(Extracted data entries)
------

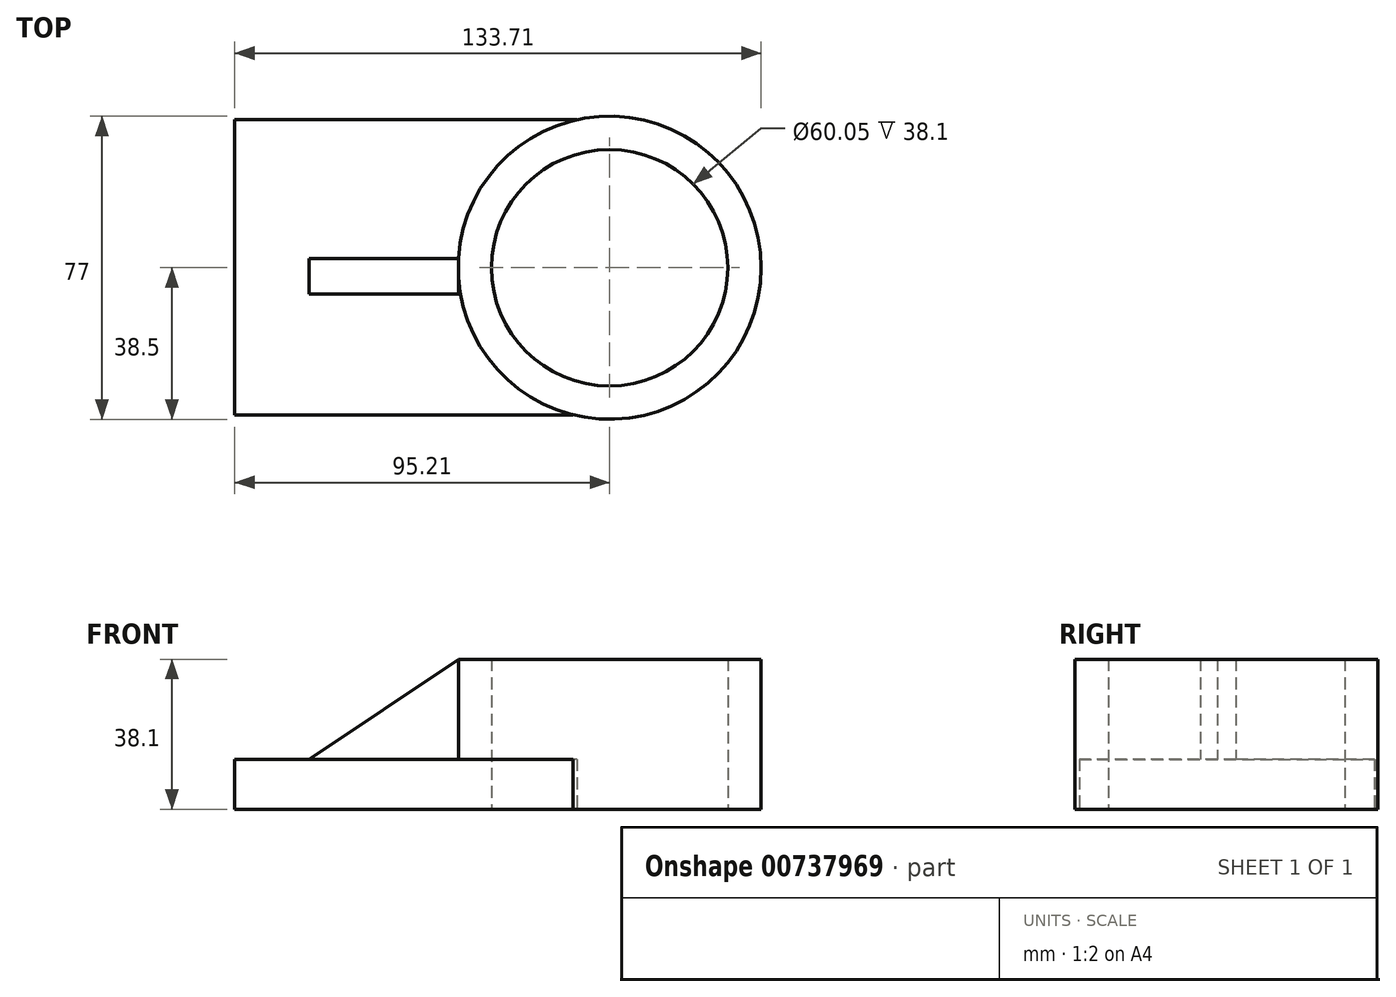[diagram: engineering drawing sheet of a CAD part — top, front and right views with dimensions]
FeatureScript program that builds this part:
annotation { "Feature Type Name" : "Feature", "Feature Type Description" : "" }
export const myFeature = defineFeature(function(context is Context, id is Id, definition is map)
    precondition{}
    {
        {
            var Q0;
            Q0=qCreatedBy(makeId("Top.planeOp"),FACE);
            var sketch = newSketch(context, id + "F0", { "sketchPlane" : qUnion([Q0])});
            skCircle(sketch, "E0", {"center": v(0, 0) * mm, "radius": 38.5 * mm});
            skCircle(sketch, "E1", {"center": v(0, 0) * mm, "radius": 30.02 * mm});
            skLineSegment(sketch, "E2.bottom", {"start": v(-12.43, 36.44) * mm, "end": v(-69.6, 36.44) * mm});
            skLineSegment(sketch, "E2.top", {"start": v(-12.43, -37.27) * mm, "end": v(-69.6, -37.27) * mm});
            skLineSegment(sketch, "E2.left", {"start": v(-12.43, 36.44) * mm, "end": v(-12.43, -37.27) * mm});
            skLineSegment(sketch, "E2.right", {"start": v(-69.6, 36.44) * mm, "end": v(-69.6, -37.27) * mm});
            skSolve(sketch);
        }
        {
            var Q0;
            {var subQ0=sQuery(id+"F0.wireOp",EDGE,"E2.left");var subQ4=sQuery(id+"F0.wireOp",EDGE,"E1");var subQ5=makeQuery(id+"F0.imprint","INTERSECT",VERTEX,{"disambiguationData":[OD(0.0)],"derivedFrom":[subQ4,subQ0]});Q0=makeQuery(id+"F0.imprint","IMPRINT",FACE,{"disambiguationData":[TD([[makeQuery(id+"F0.imprint","IMPRINT",EDGE,{"disambiguationData":[TD([[subQ5,1.0]])],"derivedFrom":subQ4}),-1.0]])]});}
            var Q1;
            {var subQ0=sQuery(id+"F0.wireOp",EDGE,"E2.left");var subQ4=sQuery(id+"F0.wireOp",EDGE,"E1");var subQ5=makeQuery(id+"F0.imprint","INTERSECT",VERTEX,{"disambiguationData":[OD(0.0)],"derivedFrom":[subQ4,subQ0]});Q1=makeQuery(id+"F0.imprint","IMPRINT",FACE,{"disambiguationData":[TD([[makeQuery(id+"F0.imprint","IMPRINT",EDGE,{"disambiguationData":[TD([[subQ5,-1.0]])],"derivedFrom":subQ4}),-1.0]])]});}
            extrude(context, id + "F1", {"entities" : qUnion([Q0, Q1]), "depth" : 38.1 * mm, "offsetDistance" : 25.4 * mm});
        }
        {
            var Q0;
            Q0=qCreatedBy(makeId("Top.planeOp"),FACE);
            var sketch = newSketch(context, id + "F2", { "sketchPlane" : qUnion([Q0])});
            skArc(sketch, "E3", {"start": v(-8.23, 37.37) * mm, "mid": v(-38.27, 0) * mm, "end": v(-8.23, -37.37) * mm});
            skLineSegment(sketch, "E4.bottom", {"start": v(-8.23, -37.37) * mm, "end": v(-95.21, -37.37) * mm});
            skLineSegment(sketch, "E4.top", {"start": v(-8.23, 37.65) * mm, "end": v(-95.21, 37.65) * mm});
            skLineSegment(sketch, "E4.left", {"start": v(-8.23, 37.37) * mm, "end": v(-8.23, 37.65) * mm});
            skLineSegment(sketch, "E4.right", {"start": v(-95.21, -37.37) * mm, "end": v(-95.21, 37.65) * mm});
            skSolve(sketch);
        }
        {
            var Q0;
            Q0 = qSketchRegion(id + "F2", true);
            extrude(context, id + "F3", {"entities" : qUnion([Q0]), "operationType" : NewBodyOperationType.ADD, "depth" : 12.7 * mm, "offsetDistance" : 25.4 * mm});
        }
        {
            var Q0;
            Q0=makeQuery(id+"F3.opExtrude","CAP_FACE",FACE,{"disambiguationData":[OSD([sQuery(id+"F2.wireOp",EDGE,"E3"),sQuery(id+"F2.wireOp",EDGE,"E4.bottom"),sQuery(id+"F2.wireOp",EDGE,"E4.top"),sQuery(id+"F2.wireOp",EDGE,"E4.left"),sQuery(id+"F2.wireOp",EDGE,"E4.right")])],"isStart":false});
            var sketch = newSketch(context, id + "F4", { "sketchPlane" : qUnion([Q0])});
            skLineSegment(sketch, "E5.bottom", {"start": v(-38.43, 2.37) * mm, "end": v(-76.32, 2.37) * mm});
            skLineSegment(sketch, "E5.top", {"start": v(-38.43, -6.62) * mm, "end": v(-76.32, -6.62) * mm});
            skLineSegment(sketch, "E5.left", {"start": v(-38.43, 2.37) * mm, "end": v(-38.43, -6.62) * mm});
            skLineSegment(sketch, "E5.right", {"start": v(-76.32, 2.37) * mm, "end": v(-76.32, -6.62) * mm});
            skSolve(sketch);
        }
        {
            var Q0;
            Q0 = qSketchRegion(id + "F4", true);
            extrude(context, id + "F5", {"entities" : qUnion([Q0]), "operationType" : NewBodyOperationType.ADD, "depth" : 25.4 * mm, "offsetDistance" : 25.4 * mm});
        }
        {
            var Q0;
            Q0=makeQuery(id+"F5.opExtrude","SWEPT_FACE",FACE,{"disambiguationData":[OSD([sQuery(id+"F4.wireOp",EDGE,"E5.bottom")])]});
            var sketch = newSketch(context, id + "F6", { "sketchPlane" : qUnion([Q0])});
            skLineSegment(sketch, "E6", {"start": v(38.43, 38.1) * mm, "end": v(76.32, 12.7) * mm});
            skSolve(sketch);
        }
        {
            var Q0;
            Q0=makeQuery(id+"F6.imprint","IMPRINT",FACE,{"disambiguationData":[TD([[makeQuery(id+"F6.imprint","IMPRINT",EDGE,{"derivedFrom":sQuery(id+"F6.wireOp",EDGE,"E6")}),1.0]])]});
            extrude(context, id + "F7", {"entities" : qUnion([Q0]), "operationType" : NewBodyOperationType.REMOVE, "oppositeDirection" : true, "depth" : 25.4 * mm, "offsetDistance" : 25.4 * mm});
        }
    });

------

[SHORT EXERCISE]: Locate each line in the entries above that contains the string "center" and copy it out in full, treating uppercase and lowercase as different.

[FINISHED EXERCISE]:
            skCircle(sketch, "E0", {"center": v(0, 0) * mm, "radius": 38.5 * mm});
            skCircle(sketch, "E1", {"center": v(0, 0) * mm, "radius": 30.02 * mm});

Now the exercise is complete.